None of the photos below are touched up – it really is as cool and lovely to look at in real life 🙂
On our last trip we really enjoyed visiting Phuket Walking Street / Lardyai so we went there again on our last night (a Saturday) in Phuket. Alas the market was a Sunday market, not a weekend market, so we were slightly disappointed. However we still enjoyed a brief stroll through the very quaint and charming street.
We went to another market after this, on the recommendation of a shopkeeper – Naka Market. A loud, sprawling market which for this introvert woman is stimulating enough to keep one up for hours without a sip of caffeine, so Lardyai remains my (and our) favourite so far 🙂
Below are some pictures taken on our last trip:
Travel by scooter
There are many places which offer scooter rental in Phuket, most we’ve seen price them at approximately 250-300 baht (NZD $10-12) per day. We opted to hire one through our hotel as other places wanted to hold on to our passports while we had the scooter. They likely have good reasons for this but I wouldn’t recommend handing over your passport!

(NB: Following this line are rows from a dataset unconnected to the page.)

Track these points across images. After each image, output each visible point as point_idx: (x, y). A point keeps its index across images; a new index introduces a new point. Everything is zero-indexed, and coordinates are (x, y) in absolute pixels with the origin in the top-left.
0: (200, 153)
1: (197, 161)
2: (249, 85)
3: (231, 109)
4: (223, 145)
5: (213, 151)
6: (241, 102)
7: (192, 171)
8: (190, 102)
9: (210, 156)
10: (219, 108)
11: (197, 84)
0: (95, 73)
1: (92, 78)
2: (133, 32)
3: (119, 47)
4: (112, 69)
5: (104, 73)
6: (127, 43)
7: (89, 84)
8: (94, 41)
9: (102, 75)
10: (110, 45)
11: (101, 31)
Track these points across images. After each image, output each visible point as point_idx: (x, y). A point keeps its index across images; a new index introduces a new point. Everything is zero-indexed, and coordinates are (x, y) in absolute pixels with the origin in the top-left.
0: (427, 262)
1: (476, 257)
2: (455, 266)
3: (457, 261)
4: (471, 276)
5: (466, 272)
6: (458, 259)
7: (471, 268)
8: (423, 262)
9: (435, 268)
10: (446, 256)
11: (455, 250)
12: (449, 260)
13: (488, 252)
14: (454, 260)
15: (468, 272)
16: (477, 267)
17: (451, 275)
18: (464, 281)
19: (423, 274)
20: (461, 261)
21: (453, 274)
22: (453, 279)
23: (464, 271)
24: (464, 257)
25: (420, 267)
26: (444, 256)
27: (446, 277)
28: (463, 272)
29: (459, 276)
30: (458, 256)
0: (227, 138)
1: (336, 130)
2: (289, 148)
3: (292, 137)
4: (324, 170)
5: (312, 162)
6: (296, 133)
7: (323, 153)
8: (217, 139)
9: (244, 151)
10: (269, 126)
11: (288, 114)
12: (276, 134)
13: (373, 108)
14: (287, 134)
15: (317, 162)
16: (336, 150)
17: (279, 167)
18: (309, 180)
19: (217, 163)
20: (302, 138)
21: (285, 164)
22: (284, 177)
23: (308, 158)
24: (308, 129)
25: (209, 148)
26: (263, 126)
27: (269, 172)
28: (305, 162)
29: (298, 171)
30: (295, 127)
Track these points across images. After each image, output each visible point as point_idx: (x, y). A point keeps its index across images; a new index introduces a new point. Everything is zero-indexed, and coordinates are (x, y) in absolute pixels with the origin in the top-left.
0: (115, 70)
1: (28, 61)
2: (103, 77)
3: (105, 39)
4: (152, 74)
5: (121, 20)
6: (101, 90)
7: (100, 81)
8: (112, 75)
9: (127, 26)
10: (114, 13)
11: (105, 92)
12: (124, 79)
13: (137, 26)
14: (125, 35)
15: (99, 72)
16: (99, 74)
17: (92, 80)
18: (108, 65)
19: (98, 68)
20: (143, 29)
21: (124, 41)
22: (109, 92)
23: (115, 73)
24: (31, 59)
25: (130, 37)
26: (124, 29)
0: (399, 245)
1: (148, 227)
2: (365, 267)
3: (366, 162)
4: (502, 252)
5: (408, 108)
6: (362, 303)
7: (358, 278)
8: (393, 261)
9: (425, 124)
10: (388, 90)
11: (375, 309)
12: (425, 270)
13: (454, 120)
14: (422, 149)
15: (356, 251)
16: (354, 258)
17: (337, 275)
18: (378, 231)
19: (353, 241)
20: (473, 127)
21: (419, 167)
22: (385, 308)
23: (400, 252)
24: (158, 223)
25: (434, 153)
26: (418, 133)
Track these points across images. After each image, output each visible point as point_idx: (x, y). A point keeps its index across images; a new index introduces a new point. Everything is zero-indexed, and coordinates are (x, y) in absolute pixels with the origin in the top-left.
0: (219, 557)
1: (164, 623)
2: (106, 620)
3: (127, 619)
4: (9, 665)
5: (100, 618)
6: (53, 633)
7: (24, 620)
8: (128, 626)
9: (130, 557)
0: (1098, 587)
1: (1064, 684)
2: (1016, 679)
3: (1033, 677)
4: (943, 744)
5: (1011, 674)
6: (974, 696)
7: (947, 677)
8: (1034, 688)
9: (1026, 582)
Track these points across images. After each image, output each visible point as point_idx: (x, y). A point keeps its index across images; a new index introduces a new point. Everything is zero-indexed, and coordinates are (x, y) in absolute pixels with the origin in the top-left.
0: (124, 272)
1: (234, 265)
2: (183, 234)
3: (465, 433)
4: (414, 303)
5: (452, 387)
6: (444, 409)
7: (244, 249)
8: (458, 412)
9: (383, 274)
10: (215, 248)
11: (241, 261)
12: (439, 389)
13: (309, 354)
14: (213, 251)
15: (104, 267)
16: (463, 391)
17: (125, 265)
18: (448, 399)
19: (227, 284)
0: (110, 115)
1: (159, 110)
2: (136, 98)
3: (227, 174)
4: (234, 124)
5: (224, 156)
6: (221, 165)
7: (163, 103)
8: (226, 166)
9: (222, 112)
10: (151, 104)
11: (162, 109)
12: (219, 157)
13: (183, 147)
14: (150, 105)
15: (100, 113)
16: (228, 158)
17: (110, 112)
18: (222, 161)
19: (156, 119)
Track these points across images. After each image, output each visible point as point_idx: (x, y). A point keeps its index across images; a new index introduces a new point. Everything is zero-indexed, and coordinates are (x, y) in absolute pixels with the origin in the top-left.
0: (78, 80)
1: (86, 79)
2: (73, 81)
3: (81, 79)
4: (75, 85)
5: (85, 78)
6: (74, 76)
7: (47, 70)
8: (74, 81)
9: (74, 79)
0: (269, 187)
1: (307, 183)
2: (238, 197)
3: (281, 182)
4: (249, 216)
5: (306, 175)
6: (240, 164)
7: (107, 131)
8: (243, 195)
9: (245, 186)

Phuket has its potholes and quirky driving antics but all in all we enjoyed exploring the place via scooter and would recommend this over taxi, especially in the neck of the woods we were in.
I’m sure no one needs to be told to spend some time at the beach! Warm, lovely water and plenty of Vit D are gifts for the soul 🙂
Two other places we visited on our last trip (but not on this one) are:
When looking up cooking classes last year I came across a recommendation for Pum’s Cooking School on the popular travel website Nomadic Matt (which by the way is an excellent resource for travellers).
We did “Pum’s Little Wok” class last year and were not disappointed – Pum made cooking easy and fun, introduced us to the basic principles of Thai flavours, and we had a little tour through a nearby market and a delicious shared lunch of our creations afterwards.
Yes, I almost lost my appetite for a moment there …
Jarred gets top marks from me for presentation and taste.
There is a strong Buddhist culture and influence in Thailand, and their many temples are testament to that. A few I’ve seen are exquisite in their attention to detail and design, including the well-known Wat Chalong.
If you’re lucky you might get to witness the firecrackers:
And that sums up our highlights … hope you enjoyed reading it and that it gives you some inspiration to visit amazing Thailand!